What the task requires
Reproduce the text lines of every row below word for word, leaving out the pictures.

┄┄┄┄┄┄┄┄┄┄

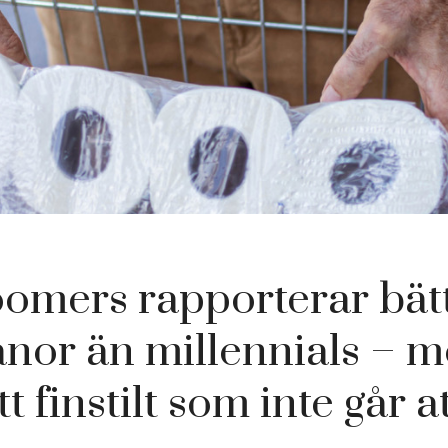
omers rapporterar bät
anor än millennials – m
tt finstilt som inte går a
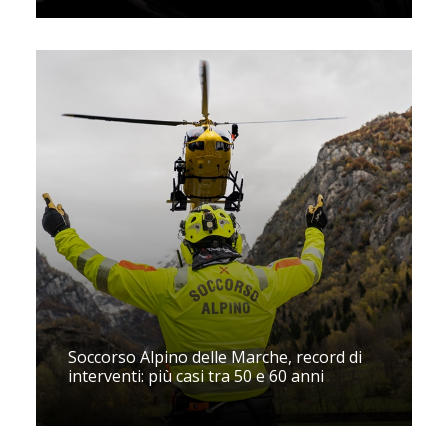
Soccorso Alpino delle Marche, record di
interventi: più casi tra 50 e 60 anni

┄┄┄┄┄┄┄┄┄┄

Solution for this exercise
omers rapporterar bät
anor än millennials – m
tt finstilt som inte går a
Soccorso Alpino delle Marche, record di
interventi: più casi tra 50 e 60 anni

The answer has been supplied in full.